TASK DESCRIPTION
Exactly retype the lines from the top of the data through the line containing "reverse engineer a", leaving out every picture.

= = =

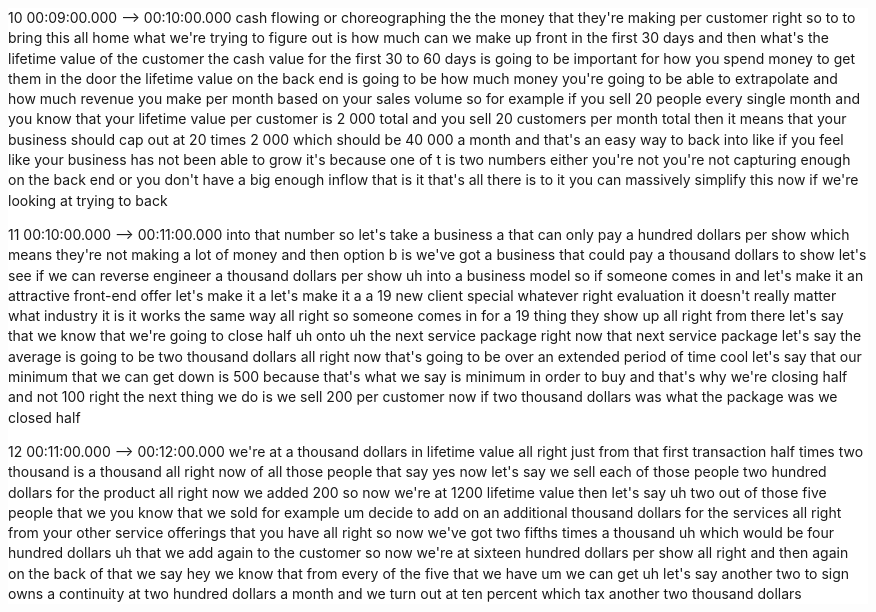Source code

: 10 00:09:00.000 --\> 00:10:00.000 cash flowing or choreographing the the
money that they're making per customer right so to to bring this all
home what we're trying to figure out is how much can we make up front in
the first 30 days and then what's the lifetime value of the customer the
cash value for the first 30 to 60 days is going to be important for how
you spend money to get them in the door the lifetime value on the back
end is going to be how much money you're going to be able to extrapolate
and how much revenue you make per month based on your sales volume so
for example if you sell 20 people every single month and you know that
your lifetime value per customer is 2 000 total and you sell 20
customers per month total then it means that your business should cap
out at 20 times 2 000 which should be 40 000 a month and that's an easy
way to back into like if you feel like your business has not been able
to grow it's because one of t is two numbers either you're not you're
not capturing enough on the back end or you don't have a big enough
inflow that is it that's all there is to it you can massively simplify
this now if we're looking at trying to back

11 00:10:00.000 --\> 00:11:00.000 into that number so let's take a
business a that can only pay a hundred dollars per show which means
they're not making a lot of money and then option b is we've got a
business that could pay a thousand dollars to show let's see if we can
reverse engineer a thousand dollars per show uh into a business model so
if someone comes in and let's make it an attractive front-end offer
let's make it a let's make it a a 19 new client special whatever right
evaluation it doesn't really matter what industry it is it works the
same way all right so someone comes in for a 19 thing they show up all
right from there let's say that we know that we're going to close half
uh onto uh the next service package right now that next service package
let's say the average is going to be two thousand dollars all right now
that's going to be over an extended period of time cool let's say that
our minimum that we can get down is 500 because that's what we say is
minimum in order to buy and that's why we're closing half and not 100
right the next thing we do is we sell 200 per customer now if two
thousand dollars was what the package was we closed half

12 00:11:00.000 --\> 00:12:00.000 we're at a thousand dollars in
lifetime value all right just from that first transaction half times two
thousand is a thousand all right now of all those people that say yes
now let's say we sell each of those people two hundred dollars for the
product all right now we added 200 so now we're at 1200 lifetime value
then let's say uh two out of those five people that we you know that we
sold for example um decide to add on an additional thousand dollars for
the services all right from your other service offerings that you have
all right so now we've got two fifths times a thousand uh which would be
four hundred dollars uh that we add again to the customer so now we're
at sixteen hundred dollars per show all right and then again on the back
of that we say hey we know that from every of the five that we have um
we can get uh let's say another two to sign owns a continuity at two
hundred dollars a month and we turn out at ten percent which tax another
two thousand dollars
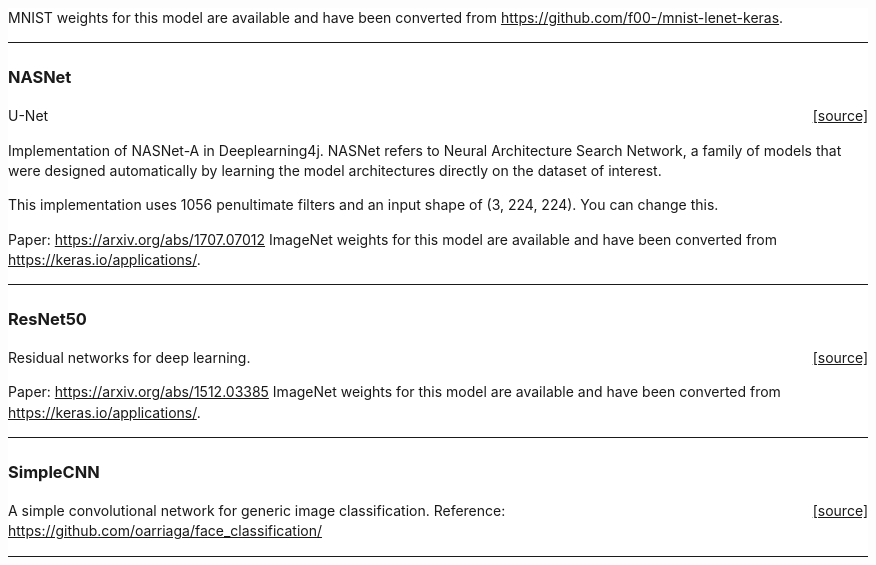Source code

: MNIST weights for this model are available and have been converted from <a href="https://github.com/f00-/mnist-lenet-keras">https://github.com/f00-/mnist-lenet-keras</a>.





---

### NASNet
<span style="float:right;"> [[source]](https://github.com/eclipse/deeplearning4j/tree/master/deeplearning4j/deeplearning4j-zoo/src/main/java/org/deeplearning4j/zoo/model/NASNet.java) </span>

U-Net

Implementation of NASNet-A in Deeplearning4j. NASNet refers to Neural Architecture Search Network, a family of models
that were designed automatically by learning the model architectures directly on the dataset of interest.

This implementation uses 1056 penultimate filters and an input shape of (3, 224, 224). You can change this.

Paper: <a href="https://arxiv.org/abs/1707.07012">https://arxiv.org/abs/1707.07012</a>
ImageNet weights for this model are available and have been converted from <a href="https://keras.io/applications/">https://keras.io/applications/</a>.






---

### ResNet50
<span style="float:right;"> [[source]](https://github.com/eclipse/deeplearning4j/tree/master/deeplearning4j/deeplearning4j-zoo/src/main/java/org/deeplearning4j/zoo/model/ResNet50.java) </span>

Residual networks for deep learning.

Paper: <a href="https://arxiv.org/abs/1512.03385">https://arxiv.org/abs/1512.03385</a>
ImageNet weights for this model are available and have been converted from <a href="https://keras.io/applications/"></a>https://keras.io/applications/</a>.





---

### SimpleCNN
<span style="float:right;"> [[source]](https://github.com/eclipse/deeplearning4j/tree/master/deeplearning4j/deeplearning4j-zoo/src/main/java/org/deeplearning4j/zoo/model/SimpleCNN.java) </span>

A simple convolutional network for generic image classification.
Reference: <a href="https://github.com/oarriaga/face_classification/">https://github.com/oarriaga/face_classification/</a>





---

= = =

ANSWER BOX
Source code

: 10 00:09:00.000 --\> 00:10:00.000 cash flowing or choreographing the the
money that they're making per customer right so to to bring this all
home what we're trying to figure out is how much can we make up front in
the first 30 days and then what's the lifetime value of the customer the
cash value for the first 30 to 60 days is going to be important for how
you spend money to get them in the door the lifetime value on the back
end is going to be how much money you're going to be able to extrapolate
and how much revenue you make per month based on your sales volume so
for example if you sell 20 people every single month and you know that
your lifetime value per customer is 2 000 total and you sell 20
customers per month total then it means that your business should cap
out at 20 times 2 000 which should be 40 000 a month and that's an easy
way to back into like if you feel like your business has not been able
to grow it's because one of t is two numbers either you're not you're
not capturing enough on the back end or you don't have a big enough
inflow that is it that's all there is to it you can massively simplify
this now if we're looking at trying to back

11 00:10:00.000 --\> 00:11:00.000 into that number so let's take a
business a that can only pay a hundred dollars per show which means
they're not making a lot of money and then option b is we've got a
business that could pay a thousand dollars to show let's see if we can
reverse engineer a thousand dollars per show uh into a business model so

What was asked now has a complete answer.